960 S.W. 2d 479 (Mo.banc 1997)

Thomas Brooks, 33, died on May 16, 200_ at the Moberly Prison, from an undisclosed illness.

Case Facts: On December 1, 1993, Cassidy Senter, a ten year old girl, returned home from school. She and her mother, Rhonda Senter, lived in the lower half of Michael Goldbeck’s home on Tall Tree Court in Hazelwood, St. Louis County. When Cassidy arrived at home, she visited briefly with Mr. Goldbeck. Mr. Goldbeck tested Cassidy’s personal alarm to make sure it was functioning properly before Cassidy left the house. Cassidy then headed up Tall Tree Court to a friend’s house at about 3:30 p.m. She was last seen at an intersection where Tall Tree Court became Spring Forest Lane. Also at around 3:30 p.m., Mr and Mrs. Hanneke, who resided on Spring Tree Forest Lane next door to Cassandra Quinn, Brooks sister, heard a noise and followed the sound to identify it. The Hannekes found a yellow alarm and a pen near their property line. The alarm was buzzing.

A few minutes after 5:00 p.m., Rhonda Senter returned from work. When she telephoned Cassidy’s friend’s house, she learned that Cassidy had never arrived. After Ms. Senter and Mr. Goldbeck searched in vain for Cassidy, Mr Goldbeck telephoned the police. Around the same time, Mr. Goldbeck received word that Cassidy’s personal alarm was found on the Hannekes’ lawn. When Mr. Goldbeck told this to the police, the police instituted a ground and air search almost immediately.
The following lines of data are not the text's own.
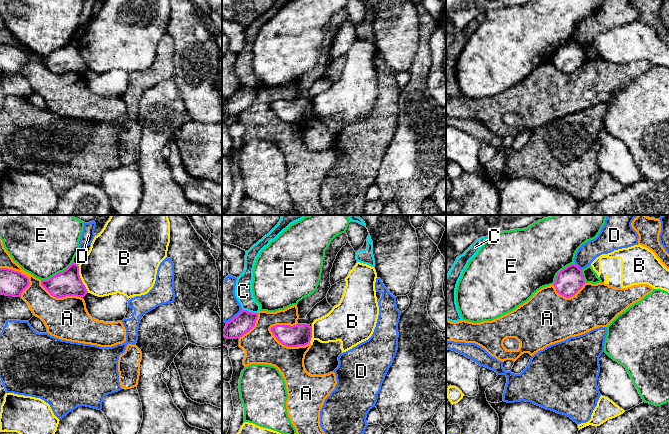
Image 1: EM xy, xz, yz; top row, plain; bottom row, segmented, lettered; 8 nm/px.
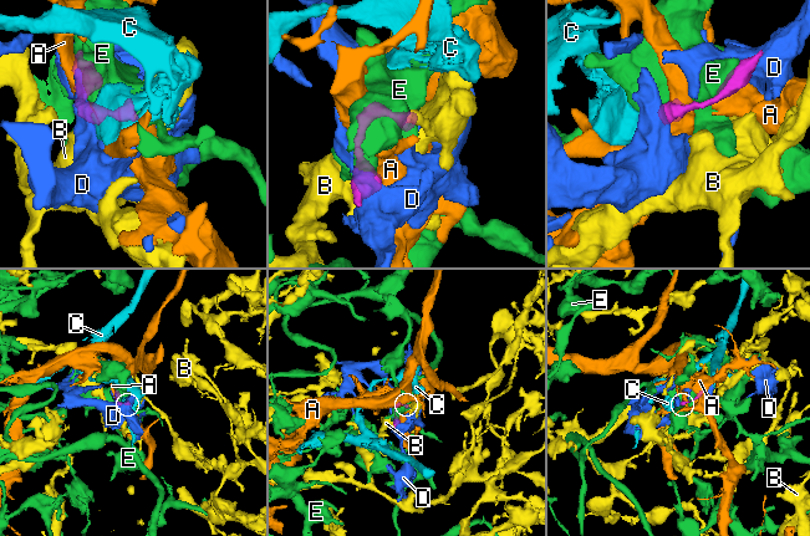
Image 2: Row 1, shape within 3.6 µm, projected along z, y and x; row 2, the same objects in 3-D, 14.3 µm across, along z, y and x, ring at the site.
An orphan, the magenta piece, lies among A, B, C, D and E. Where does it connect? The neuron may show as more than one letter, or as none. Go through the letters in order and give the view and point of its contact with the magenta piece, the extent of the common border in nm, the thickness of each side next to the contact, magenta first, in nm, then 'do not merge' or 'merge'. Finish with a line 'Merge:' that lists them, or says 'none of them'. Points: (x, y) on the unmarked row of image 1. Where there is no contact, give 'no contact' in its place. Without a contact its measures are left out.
A: xz (288, 122) | 340 nm | 180/280 nm | do not merge
B: xy (80, 55) | 240 nm | 200/420 nm | do not merge
C: xz (250, 88) | 130 nm | 160/140 nm | do not merge
D: yz (578, 43) | 70 nm | 220/160 nm | do not merge
E: xy (58, 49) | 300 nm | 200/440 nm | do not merge
Merge: none of them

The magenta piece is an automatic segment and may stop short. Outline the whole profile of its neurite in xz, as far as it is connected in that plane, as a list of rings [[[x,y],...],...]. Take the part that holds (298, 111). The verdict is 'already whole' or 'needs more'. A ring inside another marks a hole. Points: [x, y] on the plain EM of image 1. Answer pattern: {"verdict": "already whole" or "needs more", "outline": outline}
{"verdict": "needs more", "outline": [[[325,73],[311,85],[305,95],[298,95],[297,101],[276,101],[271,103],[270,106],[276,115],[287,123],[305,122],[310,119],[312,114],[310,101],[316,95],[327,91],[332,84],[327,73]]]}

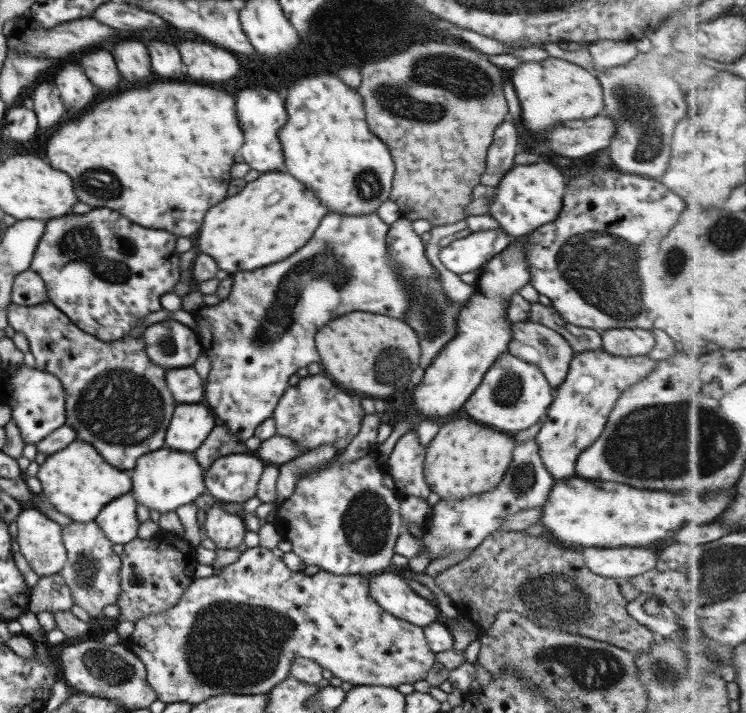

The search continued for days.

On December 7, 1993, a detective began to re-interview people who lived in the neighborhood where the alarm was found. At this time, the detective spoke to Brooks’ sister and learned where Brooks could be found. On December 9, 1993, two persons walking in the city of St. Louis discovered Cassidy Senter’s body in an alley. The child was wrapped in two bed comforters and a pink curtain. Her jacket and sweater were pulled above her chest. Her jeans were pulled down over her ankles, inside out. A sheet was looped around each of her ankles and then tied in the middle to hold the ankles together.

The autopsy revealed decomposition on the upper portion of her body. There were at least four tears to the scalp and multiple fractures in the skull. There were bruises on Cassidy’s chin, right check, right shoulder, breast bone, abdomen each side of her chest wall, and on the upper back at the base of the neck. Numerous other bruises were found over her body.

The condition of Cassidy Senter’s scalp indicated that she was alive when she received many of her injuries. The physician who performed the autopsy opined that there were at least five blows to the head and that the blows were significant enough to have caused her death. The physician concluded that Cassidy died from the head injuries. It appeared that Cassidy lived less that an hour after the blows were sustained. Examination of the tire tracks revealed and concluded to a U-haul truck. On December 9, a neighbor of Cassandra Quinn, Brooks’ sister, saw a U-Haul truck backing out of the driveway at Cassandra Quinn’s home. The body was discovered that day. A comparison of the tire tracks left where the body was discovered to the tires on the U Haul truck that Brooks rented revealed a positive match.

Brooks was arrested on February 3, 1993. Brooks testified to a detective that he killed her and then covered her body will the bedding and drapery, then left for work.